In another room, were several ugly old women crouching, witch-like, round a hearth, and chattering and nodding, after the manner of the monkeys. "All well here? And enough to eat?" A general chattering and chuckling; at last an answer from a volunteer. "Oh yes gentleman! Bless you gentleman! Lord bless the parish of St. So-and-So! It feed the hungry, Sir, and give drink to the thirsty, and it warm them which is cold, so it do, and good luck to the parish of St. So-and-So, and thankee gentleman!" Elsewhere, a party of pauper nurses were at dinner. "How do you get on?" "Oh pretty well Sir! We works hard, and we lives hard - like the sodgers!"
In another room, a kind of purgatory or place of transition, six or eight noisy madwomen were gathered together, under the superintendence of one sane attendant.

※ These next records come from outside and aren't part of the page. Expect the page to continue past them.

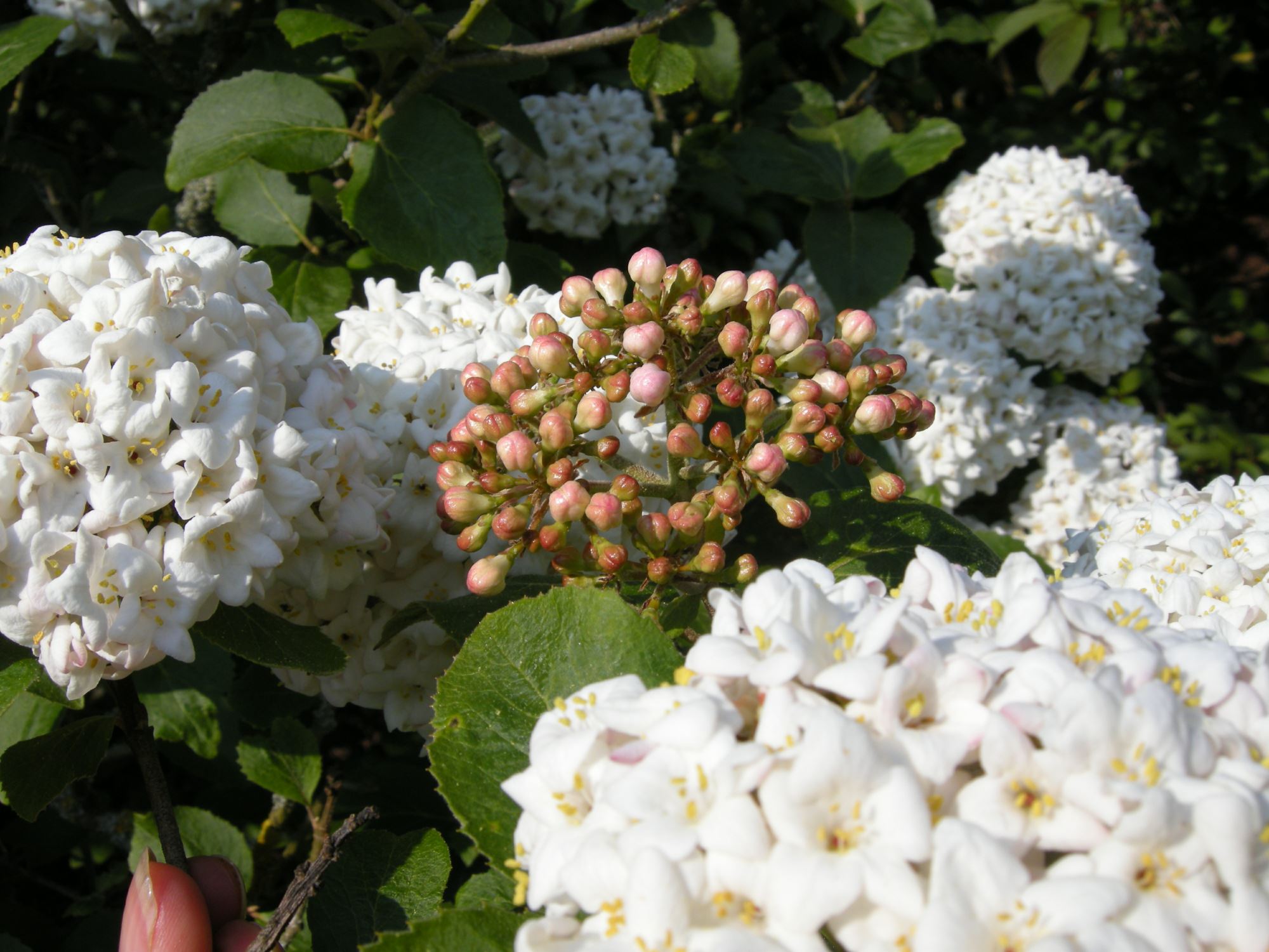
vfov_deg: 36.0
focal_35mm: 40
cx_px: 634
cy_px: 476
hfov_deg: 46.8
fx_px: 1466
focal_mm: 8.5
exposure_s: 1/307
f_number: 6.4
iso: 64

Among them was a girl of two or three and twenty, very prettily dressed, of most respectable appearance, and good manners, who had been brought in from the house where she had lived as domestic servant (having, I suppose, no friends), on account of being subject to epileptic fits, and requiring to be removed under the influence of a very bad one. She was by no means of the same stuff, or the same breeding, or the same experience, or in the same state of mind, as those by whom she was surrounded; and she pathetically complained, that the daily association and the nightly noise made her worse, and was driving her mad - which was perfectly evident. The case was noted for enquiry and redress, but she said she had already been there for some weeks.